Report: Minority Students Receive Harsher Punishments
A new report from the Education Department finds that minority students receive much harsher punishment than their white counterparts. The report finds that more than 70 percent of cases referred to police in school-related issues involved black or Hispanic students.
"Black students are more than three times as likely as their white peers to be suspended or expelled, according to an early snapshot of the report released to reporters. The findings come from a national collection of civil rights data from 2009-10 of more than 72,000 schools serving 85 percent of the nation.
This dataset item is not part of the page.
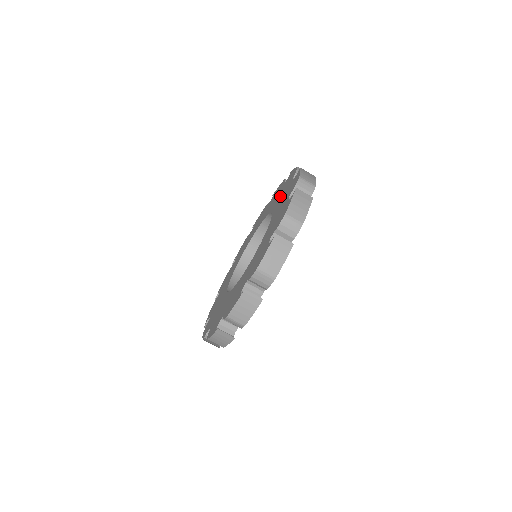
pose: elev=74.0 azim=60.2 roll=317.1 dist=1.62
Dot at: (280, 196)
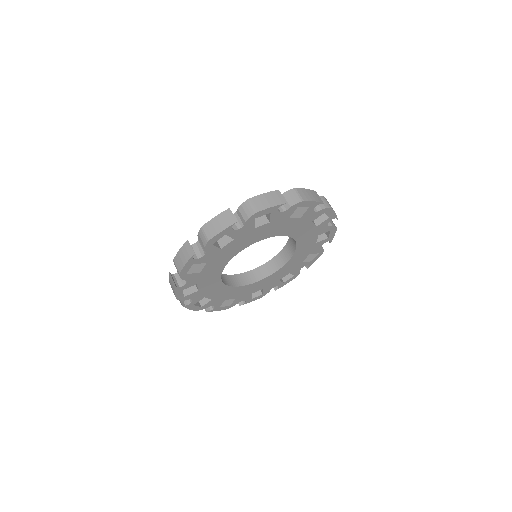
Dot at: occluded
"'The sad fact is that minority students across America face much harsher discipline than non-minorities, even within the same school,' Education Secretary Arne Duncan told reporters.
"Duncan said some school officials might not have been aware of inconsistencies in how they handle discipline, and he hoped the report would be an eye-opener."
The report also found that fully 35 percent of students arrested were black and 37 were Hispanic. "Black students made up 18% of the students in the sample, but they were 35% of students suspended once and 39% of students expelled, the report said," the AP adds.
The New York Times drills down into the statistics and finds that black males especially face tough punishment. The Times reports:
"One in five black boys and more than one in 10 black girls received an out-of-school suspension. Over all, black students were three and a half times as likely to be suspended or expelled than their white peers.
"And in districts that reported expulsions under zero-tolerance policies, Hispanic and black students represent 45 percent of the student body, but 56 percent of those expelled under such policies.
"'Education is the civil rights of our generation,' said Secretary of Education Arne Duncan, in a telephone briefing with reporters on Monday. 'The undeniable truth is that the everyday education experience for too many students of color violates the principle of equity at the heart of the American promise.'"
That number — the one of expulsions under zero-tolerance policies — are important, because one would expect them to be somewhat proportional to the student population.
The American Civil Liberties Union told the Times they find those numbers especially troubling because they "show that students of color and students with disabilities are increasingly being pushed out of schools, oftentimes into the criminal justice system."
Duncan will deliver remarks about the report later today. The full report is expected to be released then.